How accountants and bookkeepers can stay relevant in a changing world

Published · 3 min read

Life for accountants and bookkeepers is changing: Your clients want to be continuously plugged in to their businesses so they can make better, more proactive decisions. That affects you because, with that new deluge of information, your clients want you to help them make sense of all that data. In short, your clients expect a more consultative level of service from their accountant. Are you prepared to help your clients navigate the ins and outs of running their businesses? Put another way, are you embracing the advisory services that your clients expect from you?

It’s no secret that new technologies like artificial intelligence, cloud-based technology, and blockchain, among others, are disrupting traditional accounting services. The accountant’s and bookkeeper’s core products—including collating and analyzing information—are under assault. Businesses want advice on what to do next, and they’ll seek out accountants and bookkeepers who can offer actionable, proactive services that add value to their businesses.

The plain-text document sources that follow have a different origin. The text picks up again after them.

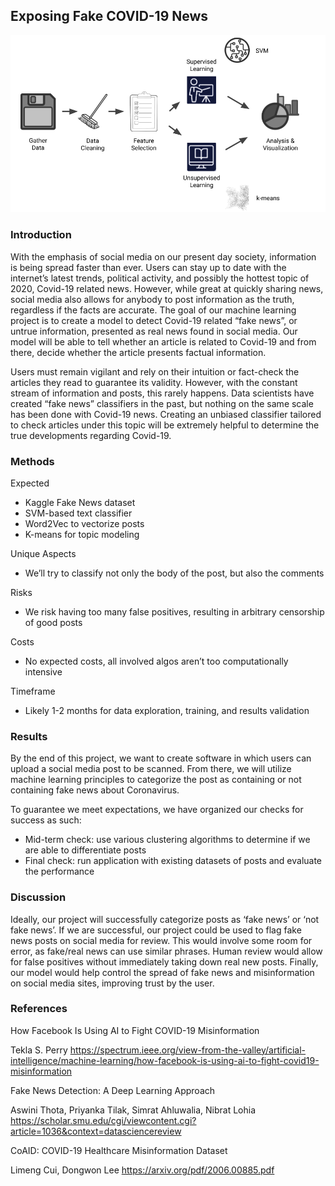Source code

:## Exposing Fake COVID-19 News

<img src="CS 4641 Proposal Video Presentation.png">

### Introduction
With the emphasis of social media on our present day society, information is being spread faster than ever. Users can stay up to date with the internet’s latest trends, political activity, and possibly the hottest topic of 2020, Covid-19 related news. However, while great at quickly sharing news, social media also allows for anybody to post information as the truth, regardless if the facts are accurate. The goal of our machine learning project is to create a model to detect Covid-19 related “fake news”, or untrue information, presented as real news found in social media. Our model will be able to tell whether an article is related to Covid-19 and from there, decide whether the article presents factual information.

Users must remain vigilant and rely on their intuition or fact-check the articles they read to guarantee its validity. However, with the constant stream of information and posts, this rarely happens. Data scientists have created “fake news” classifiers in the past, but nothing on the same scale has been done with Covid-19 news. Creating an unbiased classifier tailored to check articles under this topic will be extremely helpful to determine the true developments regarding Covid-19.


### Methods
Expected
- Kaggle Fake News dataset
- SVM-based text classifier
- Word2Vec to vectorize posts
- K-means for topic modeling

Unique Aspects
- We’ll try to classify not only the body of the post, but also the comments

Risks
- We risk having too many false positives, resulting in arbitrary censorship of good posts

Costs
- No expected costs, all involved algos aren’t too computationally intensive

Timeframe
- Likely 1-2 months for data exploration, training, and results validation

### Results
By the end of this project, we want to create software in which users can upload a social media post to be scanned. From there, we will utilize machine learning principles to categorize the post as containing or not containing fake news about Coronavirus.

To guarantee we meet expectations, we have organized our checks for success as such:
- Mid-term check: use various clustering algorithms to determine if we are able to differentiate posts
- Final check: run application with existing datasets of posts and evaluate the performance

### Discussion

Ideally, our project will successfully categorize posts as ‘fake news’ or ‘not fake news’. If we are successful, our project could be used to flag fake news posts on social media for review. This would involve some room for error, as fake/real news can use similar phrases. Human review would allow for false positives without immediately taking down real new posts. Finally, our model would help control the spread of fake news and misinformation on social media sites, improving trust by the user. 


### References
How Facebook Is Using AI to Fight COVID-19 Misinformation

Tekla S. Perry
https://spectrum.ieee.org/view-from-the-valley/artificial-intelligence/machine-learning/how-facebook-is-using-ai-to-fight-covid19-misinformation


Fake News Detection: A Deep Learning Approach

Aswini Thota, Priyanka Tilak, Simrat Ahluwalia, Nibrat Lohia
https://scholar.smu.edu/cgi/viewcontent.cgi?article=1036&context=datasciencereview


CoAID: COVID-19 Healthcare Misinformation Dataset

Limeng Cui, Dongwon Lee
https://arxiv.org/pdf/2006.00885.pdf
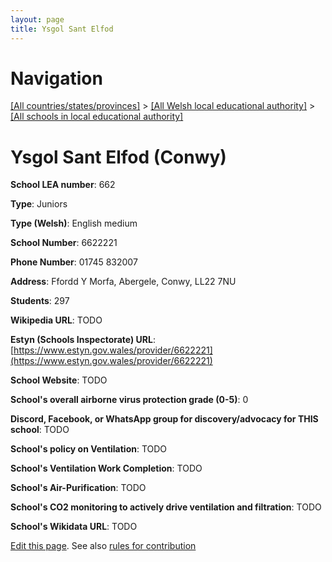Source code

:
 ```yaml
---
layout: page
title: Ysgol Sant Elfod
---
```

# Navigation

[[All countries/states/provinces]](../../..) > [[All Welsh local educational authority]](../..) > [[All schools in local educational authority]](..)

# Ysgol Sant Elfod (Conwy)

**School LEA number**: 662

**Type**: Juniors

**Type (Welsh)**: English medium

**School Number**: 6622221

**Phone Number**: 01745 832007

**Address**: Ffordd Y Morfa, Abergele, Conwy, LL22 7NU

**Students**: 297

**Wikipedia URL**: TODO

**Estyn (Schools Inspectorate) URL**: [https://www.estyn.gov.wales/provider/6622221](https://www.estyn.gov.wales/provider/6622221)

**School Website**: TODO

**School's overall airborne virus protection grade (0-5)**: 0

**Discord, Facebook, or WhatsApp group for discovery/advocacy for THIS school**: TODO

**School's policy on Ventilation**: TODO

**School's Ventilation Work Completion**: TODO

**School's Air-Purification**: TODO

**School's CO2 monitoring to actively drive ventilation and filtration**: TODO

**School's Wikidata URL**: TODO




[Edit this page](https://github.com/ventilate-schools/Wales/edit/prif/./Conwy/Ysgol_Sant_Elfod.md). See also [rules for contribution](../../../contribution-rules/)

We’re talking about offering your clients advisory services, which is a term you’ve probably heard and read about quite a bit lately. Yet, despite its ubiquity, it’s rare to find a concise definition of advisory services or a list of the kinds of services it entails. Whether you’re an advisory services neophyte or you’re already well immersed in this new paradigm, what follows is a practical definition of advisory services. Once you have a handle on what’s meant by the term, check out our e-book, The Power of Advisory Services: What every accounting professional should know, for much more.

The definition: Advisory services are consulting solutions in which an accounting professional or business consultant develops findings, conclusions, and recommendations that he or she presents to clients for consideration and decision making.

What do advisory services mean to your clients? It means they’ll be getting services that include:

–Interpreting financial performance
–Monitoring performance as it happens
–Fixing financial problems before they even start
–Formulating proactive business plans
–Providing accountability to goal achievement

It’s a good idea for accountants and bookkeepers to think of the services listed above (and others like them) as the new “core” services you offer. Doing so will make your practice more competitive and relevant to your clients; moreover, your clients will get peace of mind that someone is looking out for their business so they can focus their efforts on their customers and doing what it is they do best—running their business.

You might be thinking, however, that just because accountants and bookkeepers are talking a lot about advisory services these days, how do we know that’s what clients actually want? Well, let’s consider why small-to-medium businesses switch accountants and bookkeepers. According to research like that done by The Sleeter Group, the top reason businesses leave their accountants is that their “former CPA didn’t give proactive advice, only reactive service.”

The same Sleeter Group study shows that, when asked a question that calls for an affirmative answer—“What types of services would you like to receive from your CPA?”— small-to-medium businesses clearly desire what we think of as advisory services: the top four services sought are business planning; business strategy; creating dashboards to monitor client business; and business analytics.

Clearly, the services small-to-medium businesses want today don’t fit the traditional mold of core services that accountants and bookkeepers have provided in years past. Although the findings outlined above may be surprising, or even concerning, it’s important to remember that with change comes opportunity. It’s up to you whether you’ll be on the growth side of change as these trends intensify.